▶ EXTRAIT:

Jusqu’à vendredi, le maire de Tarbes Gérard Trémège et neuf autres personnes, anciens chefs de service et entrepreneurs, comparaissent devant le tribunal de Pau pour favoritisme lors de l’attribution de marchés publics et de la vente de biens communaux.
« Je peux admettre avoir commis des erreurs mais je n’ai jamais fait de mal. Il y a peut-être des choses que j’ai mal faites, mais pas intentionnellement » se défend Gérard Trémège à la barre du tribunal de Pau, au premier jour du procès des marchés publics de la ville de Tarbes qui dure jusqu’à vendredi.
Mis en examen en 2015, le maire de Tarbes est accusé de favoritisme lors de l’attribution de marchés publics et de la vente de biens de la ville qui auraient profité à des proches. En termes juridiques, le maire de Tarbes est renvoyé devant la justice pour prise illégale d’intérêts et atteinte à la liberté d’accès ou à l’égalité des candidats lors de l’attribution de marchés publics.
Neuf autres personnes comparaissent dans cette affaire dans laquelle elles sont impliquées à divers degrés : son ancien directeur général des services Michel Caillaud, ses chefs de service Jean-Louis Di Vita (urbanisme), Jean-Pierre Ducasse (architecture), Michel Parra (voirie), René Romain (espaces verts), l’architecte Joris Ducastaing et trois chefs d’entreprise Serge Sanguinet directeur de la société de travaux d’élagage du même nom, Pierre Lafforgue dirigeant de l’entreprise homonyme de matériaux, Pierre Vallé directeur de la société Efficass Metal.

▶ CONSIGNES DE L'EXERCICE:
a) D'après l'extrait, en quelle année le maire de Tarbes a-t-il été mis en examen ?
b) Recopiez le passage de l'extrait compris entre « Neuf autres personnes comparaissent » et « société Efficass Metal. », inclus, en remplaçant « urbanisme » par « aménagement ».

▶ DONNÉES RÉPERTORIÉES:
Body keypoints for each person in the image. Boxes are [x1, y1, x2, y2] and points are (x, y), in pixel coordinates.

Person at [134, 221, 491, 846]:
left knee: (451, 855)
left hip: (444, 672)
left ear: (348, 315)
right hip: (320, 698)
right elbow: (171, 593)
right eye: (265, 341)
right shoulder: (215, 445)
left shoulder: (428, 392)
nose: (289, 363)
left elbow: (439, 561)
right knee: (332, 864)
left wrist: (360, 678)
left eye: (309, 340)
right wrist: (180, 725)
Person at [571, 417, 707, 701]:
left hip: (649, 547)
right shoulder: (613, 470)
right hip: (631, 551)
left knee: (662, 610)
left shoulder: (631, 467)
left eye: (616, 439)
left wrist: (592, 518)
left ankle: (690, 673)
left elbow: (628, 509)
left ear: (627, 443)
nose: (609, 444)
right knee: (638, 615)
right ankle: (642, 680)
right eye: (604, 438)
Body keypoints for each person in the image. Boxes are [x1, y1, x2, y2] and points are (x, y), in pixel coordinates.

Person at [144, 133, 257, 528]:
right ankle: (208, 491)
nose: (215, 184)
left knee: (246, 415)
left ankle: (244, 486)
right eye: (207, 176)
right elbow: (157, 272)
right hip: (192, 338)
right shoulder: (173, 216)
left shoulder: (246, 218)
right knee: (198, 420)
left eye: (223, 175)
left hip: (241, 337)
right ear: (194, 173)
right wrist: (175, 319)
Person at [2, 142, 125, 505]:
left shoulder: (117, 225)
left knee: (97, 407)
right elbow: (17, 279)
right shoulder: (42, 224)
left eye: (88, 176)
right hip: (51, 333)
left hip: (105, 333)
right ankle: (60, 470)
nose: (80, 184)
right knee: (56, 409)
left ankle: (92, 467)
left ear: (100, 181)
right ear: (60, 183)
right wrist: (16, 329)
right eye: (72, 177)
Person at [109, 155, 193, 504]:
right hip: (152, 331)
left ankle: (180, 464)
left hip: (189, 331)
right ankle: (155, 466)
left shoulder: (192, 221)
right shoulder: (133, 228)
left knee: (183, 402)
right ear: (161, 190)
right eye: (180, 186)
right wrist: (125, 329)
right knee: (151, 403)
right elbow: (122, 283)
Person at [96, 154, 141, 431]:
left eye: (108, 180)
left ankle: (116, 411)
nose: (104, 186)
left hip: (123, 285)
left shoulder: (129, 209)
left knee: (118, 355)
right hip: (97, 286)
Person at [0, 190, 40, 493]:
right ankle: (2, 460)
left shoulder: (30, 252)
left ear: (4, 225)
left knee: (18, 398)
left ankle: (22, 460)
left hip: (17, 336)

▶ CORRIGÉS:
a) Le maire de Tarbes a été mis en examen en 2015.

b)
Neuf autres personnes comparaissent dans cette affaire dans laquelle elles sont impliquées à divers degrés : son ancien directeur général des services Michel Caillaud, ses chefs de service Jean-Louis Di Vita (aménagement), Jean-Pierre Ducasse (architecture), Michel Parra (voirie), René Romain (espaces verts), l’architecte Joris Ducastaing et trois chefs d’entreprise Serge Sanguinet directeur de la société de travaux d’élagage du même nom, Pierre Lafforgue dirigeant de l’entreprise homonyme de matériaux, Pierre Vallé directeur de la société Efficass Metal.